三、不動産の執行官保管、占有移転禁止処分がなされているのに、債務者が仮処分命令に違反して第三者に占有を移転した場合、本案訴訟において債務者の占有喪失を顧慮しないで債務者を被告としての不動産の引渡または明渡請求につき判断でき(最高昭和四六、一、二一)、債権者が本案訴訟で勝訴し明渡の本執行をする場合、仮処分執行後本案訴訟の口頭弁論終結までの間に係争物の占有を始めた第三者は、口頭弁論終結後の承継人または債務者のために目的物を所持する者と同視し、本案判決に承継執行文の付与を受けて第三者に対し執行しうるのである(東京高昭四二、一〇、一九)。

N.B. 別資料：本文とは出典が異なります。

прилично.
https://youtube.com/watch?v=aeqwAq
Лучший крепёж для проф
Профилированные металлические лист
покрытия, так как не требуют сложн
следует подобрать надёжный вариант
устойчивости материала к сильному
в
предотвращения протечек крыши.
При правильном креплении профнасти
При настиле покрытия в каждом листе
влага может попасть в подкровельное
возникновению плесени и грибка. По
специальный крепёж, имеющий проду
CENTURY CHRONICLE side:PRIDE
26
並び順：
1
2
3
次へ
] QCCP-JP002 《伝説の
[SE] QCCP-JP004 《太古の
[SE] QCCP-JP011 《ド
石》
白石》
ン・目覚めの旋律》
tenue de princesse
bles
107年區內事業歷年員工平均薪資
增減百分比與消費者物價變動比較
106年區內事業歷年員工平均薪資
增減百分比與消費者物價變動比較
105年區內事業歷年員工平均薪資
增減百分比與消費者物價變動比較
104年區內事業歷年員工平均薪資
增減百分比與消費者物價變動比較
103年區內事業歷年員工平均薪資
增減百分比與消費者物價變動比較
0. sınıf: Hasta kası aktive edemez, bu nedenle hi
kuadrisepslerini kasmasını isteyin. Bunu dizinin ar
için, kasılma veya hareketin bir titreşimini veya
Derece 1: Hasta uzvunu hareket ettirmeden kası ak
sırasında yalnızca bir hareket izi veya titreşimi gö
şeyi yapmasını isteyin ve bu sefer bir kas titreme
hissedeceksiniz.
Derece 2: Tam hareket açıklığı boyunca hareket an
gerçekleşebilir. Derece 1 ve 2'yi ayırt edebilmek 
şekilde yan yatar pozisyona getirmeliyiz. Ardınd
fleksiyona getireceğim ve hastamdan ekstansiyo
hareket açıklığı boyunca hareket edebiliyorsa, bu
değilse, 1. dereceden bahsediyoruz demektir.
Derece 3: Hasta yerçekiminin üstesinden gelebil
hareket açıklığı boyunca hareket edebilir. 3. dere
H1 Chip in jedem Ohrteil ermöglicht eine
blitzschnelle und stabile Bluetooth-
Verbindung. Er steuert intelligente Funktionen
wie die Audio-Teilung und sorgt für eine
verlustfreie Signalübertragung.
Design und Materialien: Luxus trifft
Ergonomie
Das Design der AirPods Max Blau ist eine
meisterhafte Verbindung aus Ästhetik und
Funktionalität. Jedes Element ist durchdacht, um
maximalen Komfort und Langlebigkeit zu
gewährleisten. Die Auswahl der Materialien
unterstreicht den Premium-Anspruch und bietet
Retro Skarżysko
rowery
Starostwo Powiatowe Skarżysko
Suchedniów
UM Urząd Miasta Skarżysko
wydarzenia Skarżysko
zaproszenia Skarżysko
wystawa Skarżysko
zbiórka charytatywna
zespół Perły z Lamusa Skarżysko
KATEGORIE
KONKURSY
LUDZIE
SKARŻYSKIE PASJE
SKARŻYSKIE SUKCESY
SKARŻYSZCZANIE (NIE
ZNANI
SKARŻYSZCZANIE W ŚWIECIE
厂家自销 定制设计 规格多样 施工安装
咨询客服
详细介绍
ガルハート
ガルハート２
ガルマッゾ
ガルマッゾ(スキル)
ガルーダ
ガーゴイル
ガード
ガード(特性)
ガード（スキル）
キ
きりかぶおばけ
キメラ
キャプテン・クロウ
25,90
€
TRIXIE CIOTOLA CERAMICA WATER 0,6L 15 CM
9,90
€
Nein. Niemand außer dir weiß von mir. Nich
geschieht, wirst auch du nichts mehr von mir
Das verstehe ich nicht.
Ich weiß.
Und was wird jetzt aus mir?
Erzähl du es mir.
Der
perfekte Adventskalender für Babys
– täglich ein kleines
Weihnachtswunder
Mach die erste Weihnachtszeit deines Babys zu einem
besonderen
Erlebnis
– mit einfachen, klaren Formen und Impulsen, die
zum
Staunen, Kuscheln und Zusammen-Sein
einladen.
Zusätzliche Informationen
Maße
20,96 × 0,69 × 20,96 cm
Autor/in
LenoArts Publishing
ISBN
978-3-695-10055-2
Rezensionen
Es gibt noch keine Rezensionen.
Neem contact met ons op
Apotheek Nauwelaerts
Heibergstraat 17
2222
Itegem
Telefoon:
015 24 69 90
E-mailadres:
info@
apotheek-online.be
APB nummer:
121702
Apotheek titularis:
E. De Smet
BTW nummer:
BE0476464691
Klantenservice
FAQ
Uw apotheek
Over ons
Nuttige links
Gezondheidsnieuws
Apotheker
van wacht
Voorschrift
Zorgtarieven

四、従つて、被上告人は本件広告用工作物による本件建物G部分の北側の壁のうち右付着部分の占有を以つて、上告人の本件建物収去土地明渡の強制執行に対抗することができないのにかかわらず右占有権をもつて執行の目的物の「引渡しを妨げる権利」にあたるものと論断した原判決は民事訴訟法旧第五四九条の解釈適用を誤つたもので、右違背は判決に影響を及ぼすこと明らかであるから破毀を免れない。